Il faut en finir avec le « secret parenting »

Dans un monde du travail où la performance et la disponibilité sont souvent valorisées, certains salariés-parents préfèrent dissimuler leurs obligations familiales pour ne pas être perçus comme moins impliqués. On appelle ça le « secret parenting », un concept théorisé par l’économiste américaine Emily Oster qui reflète bien les difficultés persistantes des salariés-parents à concilier vie pro et vie perso.
La parentalité toujours vécue comme « un parcours du combattant »
Un rendez-vous chez le pédiatre transformé en « urgence personnelle », un départ précipité pour aller chercher à la crèche un enfant malade justifiée par un « petit imprévu », un afterwork difficile à refuser alors que les enfants doivent être récupérés… D’après l’ANACT, le « secret parenting » touche particulièrement les mères, mais pas seulement. Les pères, nombreux à souhaiter être plus présents auprès de leurs enfants, peinent à concilier parentalité et carrière.
D’après une étude publiée en 2023 par l’Observatoire The Boson Project, 77 % des parents considèrent en effet le fait de cumuler travail et parentalité de « parcours du combattant ». En cause ? Une culture professionnelle qui valorise encore majoritairement l’hyper-disponibilité et l'engagement total à son travail, difficilement conciliable avec les impératifs liés à la vie de famille.

Des stéréotypes persistants au travail
Le secret parenting découle de la peur d’être perçu comme moins fiable, moins performant, ou de voir sa progression professionnelle freinée en raison de son rôle de parent. Il faut dire qu’une idée reçue persiste au travail : celle que les employés les plus investis, et capable de gérer des responsabilités, sont ceux qui peuvent rester tard, enchaîner les réunions sans contrainte ou se rendre disponibles à la dernière minute.

D'après une étude INSEE de 2020, un tiers des parents estiment que la parentalité a eu un impact sur leur carrière. Conséquence : un stress accru, une pression pour prouver sa valeur et, parfois, un sentiment d'isolement face aux impératifs incontournables : horaires de crèche, enfants malades, réunions scolaires…
Un impact négatif sur les employés… et sur l’entreprise
Si cacher sa parentalité au travail peut sembler être une solution temporaire, cela génère en réalité un stress important. Sentiment de culpabilité, peur d’être découvert, surcharge mentale : les parents concernés sont souvent plus fatigués et moins engagés.
Mais l’impact ne s’arrête pas aux individus. Une entreprise où le secret parenting est monnaie courante risque de voir émerger un climat de défiance et de mal-être. Une étude de l’OCDE montre que les entreprises les plus performantes sont celles qui favorisent un bon équilibre entre vie professionnelle et personnelle.
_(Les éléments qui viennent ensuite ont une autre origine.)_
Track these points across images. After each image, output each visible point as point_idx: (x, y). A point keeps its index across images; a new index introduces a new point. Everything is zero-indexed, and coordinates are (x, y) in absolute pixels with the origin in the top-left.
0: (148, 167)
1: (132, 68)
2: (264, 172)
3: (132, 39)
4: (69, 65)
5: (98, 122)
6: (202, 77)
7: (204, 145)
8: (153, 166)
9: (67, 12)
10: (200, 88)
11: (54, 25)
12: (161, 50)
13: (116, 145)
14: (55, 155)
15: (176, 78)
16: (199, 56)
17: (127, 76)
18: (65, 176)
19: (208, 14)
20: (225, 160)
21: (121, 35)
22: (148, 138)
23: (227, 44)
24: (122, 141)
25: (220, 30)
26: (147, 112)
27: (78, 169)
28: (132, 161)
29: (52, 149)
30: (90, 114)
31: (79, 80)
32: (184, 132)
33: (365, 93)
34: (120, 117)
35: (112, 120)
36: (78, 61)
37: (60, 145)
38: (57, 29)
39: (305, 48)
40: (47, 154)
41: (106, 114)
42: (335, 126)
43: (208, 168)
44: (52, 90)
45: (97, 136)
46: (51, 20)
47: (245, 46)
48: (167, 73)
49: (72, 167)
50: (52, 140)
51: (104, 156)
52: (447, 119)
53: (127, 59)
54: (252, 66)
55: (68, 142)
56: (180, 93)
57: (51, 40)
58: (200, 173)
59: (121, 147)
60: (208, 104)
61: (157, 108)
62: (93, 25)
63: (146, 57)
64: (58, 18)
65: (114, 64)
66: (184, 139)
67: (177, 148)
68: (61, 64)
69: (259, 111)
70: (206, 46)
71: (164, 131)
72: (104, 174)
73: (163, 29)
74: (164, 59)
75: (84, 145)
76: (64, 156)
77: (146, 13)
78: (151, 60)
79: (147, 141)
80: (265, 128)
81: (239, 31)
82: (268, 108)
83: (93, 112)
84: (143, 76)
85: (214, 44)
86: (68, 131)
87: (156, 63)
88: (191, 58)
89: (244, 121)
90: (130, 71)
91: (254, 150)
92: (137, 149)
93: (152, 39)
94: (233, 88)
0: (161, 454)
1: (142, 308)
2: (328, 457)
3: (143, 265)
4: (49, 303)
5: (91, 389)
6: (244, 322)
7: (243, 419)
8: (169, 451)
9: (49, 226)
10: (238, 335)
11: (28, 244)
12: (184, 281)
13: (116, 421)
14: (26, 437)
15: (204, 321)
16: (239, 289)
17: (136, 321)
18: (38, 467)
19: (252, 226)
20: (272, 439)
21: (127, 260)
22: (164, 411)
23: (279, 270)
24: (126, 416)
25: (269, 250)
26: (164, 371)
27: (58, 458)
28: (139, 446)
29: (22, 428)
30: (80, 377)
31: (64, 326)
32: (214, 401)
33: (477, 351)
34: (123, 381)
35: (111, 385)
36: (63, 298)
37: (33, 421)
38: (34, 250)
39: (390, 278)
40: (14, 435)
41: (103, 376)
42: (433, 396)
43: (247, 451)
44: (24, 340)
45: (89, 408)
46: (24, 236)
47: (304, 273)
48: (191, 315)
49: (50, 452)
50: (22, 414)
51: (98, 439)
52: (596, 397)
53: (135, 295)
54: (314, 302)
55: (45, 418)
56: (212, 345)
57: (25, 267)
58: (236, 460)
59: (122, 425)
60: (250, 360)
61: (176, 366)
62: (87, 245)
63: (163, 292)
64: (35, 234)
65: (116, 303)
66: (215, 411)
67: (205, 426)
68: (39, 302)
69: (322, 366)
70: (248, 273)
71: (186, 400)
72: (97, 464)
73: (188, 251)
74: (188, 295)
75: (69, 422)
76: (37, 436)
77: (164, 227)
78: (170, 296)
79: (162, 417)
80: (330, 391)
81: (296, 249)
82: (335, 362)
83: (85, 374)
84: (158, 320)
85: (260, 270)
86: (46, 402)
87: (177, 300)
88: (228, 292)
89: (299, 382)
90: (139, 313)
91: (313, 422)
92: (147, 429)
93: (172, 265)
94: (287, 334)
En maintenant une culture où la parentalité est taboue, les organisations se privent de talents précieux, encouragent le burnout et augmentent le turnover.
Comment en finir avec le secret parenting ?

Mettre fin au secret parenting, c’est créer un environnement de travail où la parentalité est reconnue et acceptée sans crainte de jugement. Plusieurs leviers peuvent être actionnés pour permettre à chacune et chacun de vivre sa parentalité sans craindre pour sa carrière professionnelle :
- Instaurer des politiques RH adaptées à la réalité des parents : proposer des horaires flexibles, possibilité de télétravailler en cas d’imprévus familiaux, normaliser le fait de prendre un congé parental à la naissance de son enfant
- Former les managers. Elle et ils peuvent en effet être sensibilisés aux biais inconscients liés à la parentalité, éviter certaines discriminations et favoriser un environnement de travail plus inclusif. Le simple fait d’accueillir avec bienveillance la grossesse d’une salariée ainsi que les défis rencontrés par les salariés-parents au quotidien peut déjà faire une grande différence.
-Mettre fin à la culture du présentéisme en entreprise : enchaîner les longues journées de travail, quitter le bureau en dernier, reléguer sa vie privée systématiquement au second plan ne sont pas des signes d’engagement ou de productivité au travail. A l’inverse donc, un.e salarié.e qui quitte le bureau plus tôt que les autres pour aller chercher son enfant ou s’absente en cas d’urgence le concernant n’est pas moins impliqué ou capable de gérer des responsabilités.
- Valoriser les soft skills des salarié.es-parents. Gestion du stress, capacité d’adaptation, sens accru de l’organisation… Les compétences humaines développées par ces collaboratrices et collaborateurs gagneraient à être plus valorisées et utilisées au sein des collectifs de travail.
En intégrant ces changements, les entreprises ne font pas qu’améliorer le bien-être des équipes. Elles favorisent un climat de confiance et d’engagement particulièrement propice au bon fonctionnement des organisations sur la durée.